Statistical Objective Functions

We implemented three equivalence tests to determine if two distribution are similar in a interval. The interval is defined by default as one standard deviation of experimental data for the two one-sided t-tests (TOST) and the Double Mann-Whitney U-test (DUT). In the case of the Wellek’s test (WMWET), the equivalence interval is \(\epsilon_1 = 0.3129\) and \(\epsilon_2 = 0.2661\).

The user can set the --factor argument to divide the standard deviation by it, or can set the --stdv sims argument to use rather the standard deviation of simulations, or provide custom limits with --lower and, or --upper arguments, which point to one file with the same structure as the experimental data. In the case the user omits --lower or --upper, the equivalence interval will be symmetrical.

To calculate TOST, we use the ttost_ind function from the python statsmodels package. In the case of the Wellek’s test, we implemented in python the mawi.R script from the EQUIVNONINF package (https://rdrr.io/cran/EQUIVNONINF/man/mawi.html). And for the Double Mann-Whitney U-test, we implemented it as two Mann-Whitney U-test as follows:

The U-test is a non-parametric statistical test that, within a confidence level, determine if a random distribution is different (two-tails) or greater (one-tail) compared to a second distribution.
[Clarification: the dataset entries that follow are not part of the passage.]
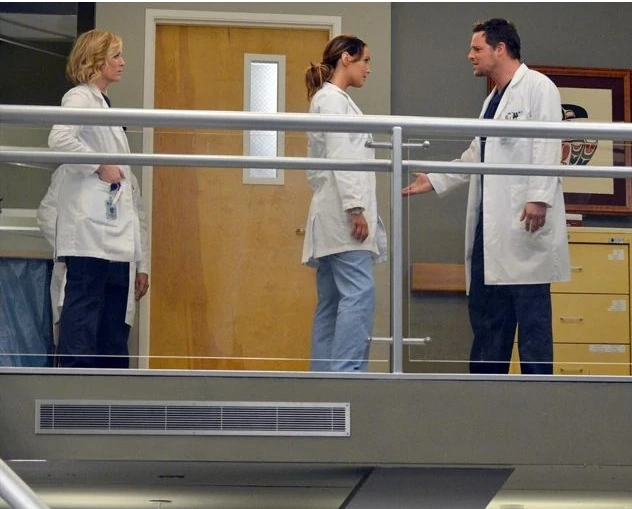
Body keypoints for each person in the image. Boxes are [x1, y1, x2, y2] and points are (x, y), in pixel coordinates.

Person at [402, 18, 570, 375]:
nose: (470, 55)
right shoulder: (492, 100)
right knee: (488, 323)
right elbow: (475, 155)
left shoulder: (538, 87)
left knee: (532, 326)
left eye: (476, 48)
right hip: (489, 231)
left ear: (500, 48)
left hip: (525, 225)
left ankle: (540, 399)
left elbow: (547, 142)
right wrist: (434, 179)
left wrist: (539, 197)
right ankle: (483, 397)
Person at [37, 29, 149, 368]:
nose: (123, 62)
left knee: (111, 329)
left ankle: (107, 392)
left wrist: (141, 261)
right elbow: (59, 139)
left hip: (111, 236)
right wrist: (99, 164)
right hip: (89, 235)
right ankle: (76, 388)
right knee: (83, 316)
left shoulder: (102, 103)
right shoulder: (80, 97)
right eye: (116, 56)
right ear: (96, 61)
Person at [302, 34, 387, 372]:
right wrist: (355, 208)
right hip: (343, 218)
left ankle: (325, 377)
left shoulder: (328, 99)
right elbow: (341, 155)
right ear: (347, 59)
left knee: (333, 301)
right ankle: (346, 374)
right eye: (365, 60)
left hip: (331, 216)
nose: (369, 69)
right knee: (358, 295)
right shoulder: (332, 100)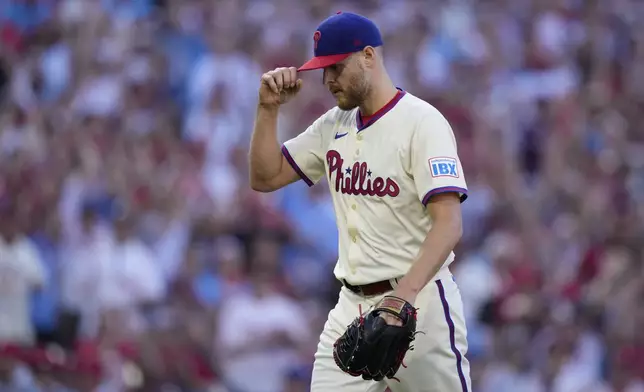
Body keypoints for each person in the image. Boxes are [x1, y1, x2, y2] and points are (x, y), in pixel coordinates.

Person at [248, 11, 471, 392]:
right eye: (322, 69)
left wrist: (402, 298)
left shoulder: (422, 122)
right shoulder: (332, 124)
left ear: (368, 56)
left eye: (336, 66)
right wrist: (268, 109)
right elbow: (265, 177)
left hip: (421, 300)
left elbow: (449, 223)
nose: (328, 79)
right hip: (352, 305)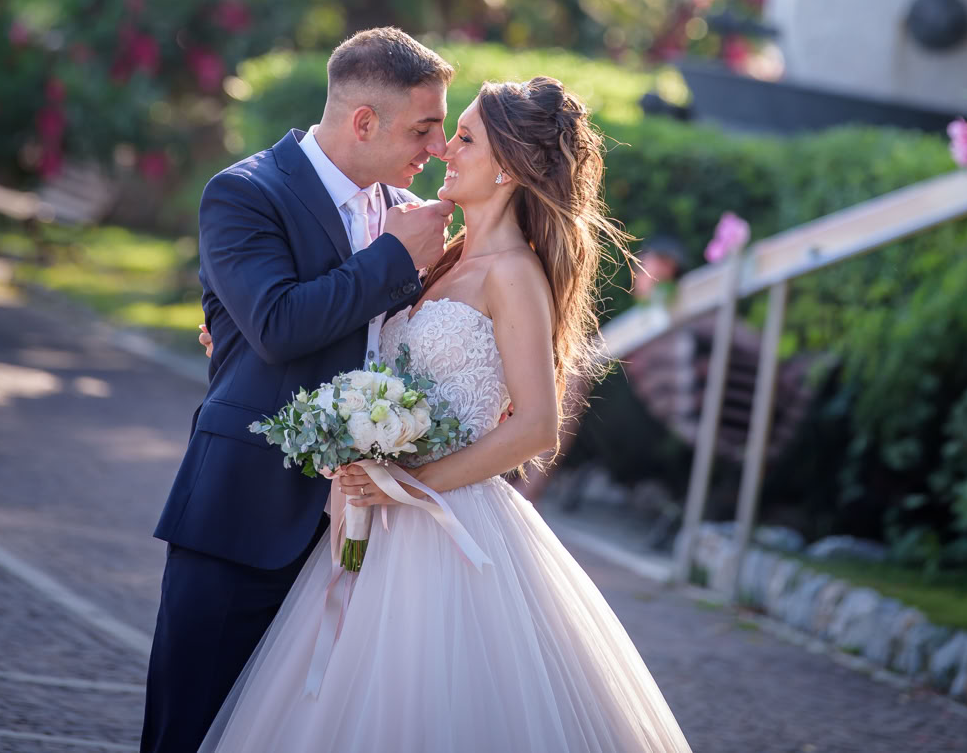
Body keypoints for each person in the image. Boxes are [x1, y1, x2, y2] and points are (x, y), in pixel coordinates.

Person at [196, 76, 693, 753]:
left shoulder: (514, 275)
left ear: (512, 167)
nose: (444, 152)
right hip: (377, 515)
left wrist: (412, 481)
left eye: (464, 138)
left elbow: (535, 428)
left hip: (444, 521)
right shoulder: (442, 255)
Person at [140, 27, 455, 753]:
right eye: (423, 127)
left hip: (354, 536)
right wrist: (390, 259)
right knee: (187, 731)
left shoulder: (399, 211)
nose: (435, 147)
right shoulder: (246, 193)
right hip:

The Algorithm is valid to compare distribution of 3 to 20 measurements.

1. We count how many times experimental data (\(exp_i\)) are larger than simulated values (\(sim_j\)):

for \(i \mathrm{\ in\ } \mathrm{range} ( \mathrm{len}(exp) )\):
for \(j \mathrm{\ in\ } \mathrm{range} ( \mathrm{len}(sim) )\):
if \(exp_{i} > sim_{j}\):
\(U_{exp} \gets U_{exp} + 1.0\)
else if \(exp_{i} < sim_{j}\):
\(U_{sim} \gets U_{sim} + 1.0\)
else:
\(U_{exp} \gets U_{exp} + 0.5\)
\(U_{sim} \gets U_{sim} + 0.5\)
  1. We determine if \(U_{exp}\) is statistically significant:

    \(U_{\mathrm{model}} = U_{max} = \mathrm{len}(exp) \times \mathrm{len}(sim)\)
    for \(i \mathrm{\ in\ } \mathrm{range} ( \mathrm{len}(exp) \times \mathrm{len}(sim) )\):
    test \(H_0: exp > sim − lower\)
    if \(U_{max} - U_{exp} \leq U_{critic}\) then null hypothesis, \(H_0\), is rejected
    \(U_{lower} = 1.0\)
    else
    \(U_{lower} = 0.0\)
    test \(H_0: exp < sim + upper\)
    if \(U_{max} - U_{sim} \leq U_{critic}\) then null hypothesis, \(H_0\), is rejected
    \(U_{upper} = 1.0\)
    else
    \(U_{upper} = 0.0\)
    \(U_{model} = U_{model} - U_{lower} \times U_{upper}\)

Note

The iterative statistical tests are fitness functions having known limits: For a perfect model, the U-test is zero. A complete wrong model will have a \(U_{model}\) equal to the number of Observables times the number of experimental time points. For instance, the example model we use to compare with BioNetFit has 2 Observables and 7 experimental time points, then a max \(U_{model}\) equal to 14.